Implications for Future Research

Our analysis identifies several important directions for future research:

  1. Standardized Reporting: Development of core outcome sets for cholecystectomy studies would facilitate future evidence synthesis and clinical application.
  2. Technique Refinement: Further investigation into techniques to enhance CVS achievement, particularly in challenging cases, could reduce complication rates.
  3. Educational Interventions: Randomized studies evaluating di erent educational approaches for teaching safe cholecystectomy principles would inform surgical training programs.
  4. Long-Term Outcomes: Prospective studies with long-term follow-up assessing quality of life, chronic pain, and other patient-centered outcomes would complement the short-term focus of current literature.
  5. Emerging Technologies: Research into the role of artificial intelligence, computer vision systems, and robotic assistance in preventing complications and enhancing surgical performance represents a promising frontier .

 

CONCLUSION

This systematic review and meta-analysis provides comprehensive evidence supporting laparoscopic cholecystectomy as the preferred surgical approach for most patients with gallbladder disease.
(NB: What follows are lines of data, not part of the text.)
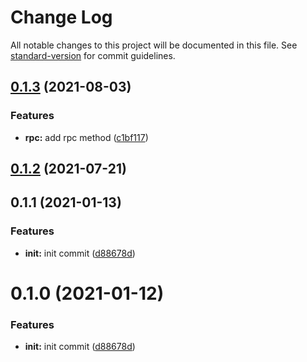 # Change Log

All notable changes to this project will be documented in this file. See [standard-version](https://github.com/conventional-changelog/standard-version) for commit guidelines.

<a name="0.1.3"></a>
## [0.1.3](http://git.hyperchain.cn/hyperchain/gosdk/compare/v0.1.2...v0.1.3) (2021-08-03)


### Features

* **rpc:** add rpc method ([c1bf117](http://git.hyperchain.cn/hyperchain/gosdk/commits/c1bf117))



<a name="0.1.2"></a>
## [0.1.2](http://git.hyperchain.cn/hyperchain/gosdk/compare/v0.1.1...v0.1.2) (2021-07-21)



<a name="0.1.1"></a>
## 0.1.1 (2021-01-13)


### Features

* **init:** init commit ([d88678d](http://git.hyperchain.cn/hyperchain/gosdk/commits/d88678d))



<a name="0.1.0"></a>
# 0.1.0 (2021-01-12)


### Features

* **init:** init commit ([d88678d](http://git.hyperchain.cn/hyperchain/gosdk/commits/d88678d))
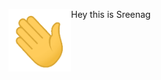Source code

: <p><img align="left" src="https://github.com/bmsreenag/bmsreenag/blob/main/Hi.gif" width="100" height="100"/></p> Hey this is Sreenag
Compared to open cholecystectomy, LC demonstrates superior outcomes including reduced mortality, shorter hospital stays, fewer major complications, and faster recovery. The Critical View of Safety technique emerges as a crucial component for preventing bile duct injury during laparoscopic procedures. These findings support current clinical practice patterns while highlighting the importance of appropriate patient selection, surgical training, and quality monitoring. Open cholecystectomy remains an essential approach in complex scenarios, emphasizing the need for surgical proficiency in both techniques. Future research should focus on standardized outcome reporting, educational effectiveness, and implementation of emerging technologies to further enhance patient safety and surgical quality.

 

Funding

This research received no specific grant from any funding agency in the public, commercial, or not-for-profit sectors.

 

Conflicts of Interest/Competing Interests

The authors declare that they have no conflicts of interest or competing interests relevant to this study.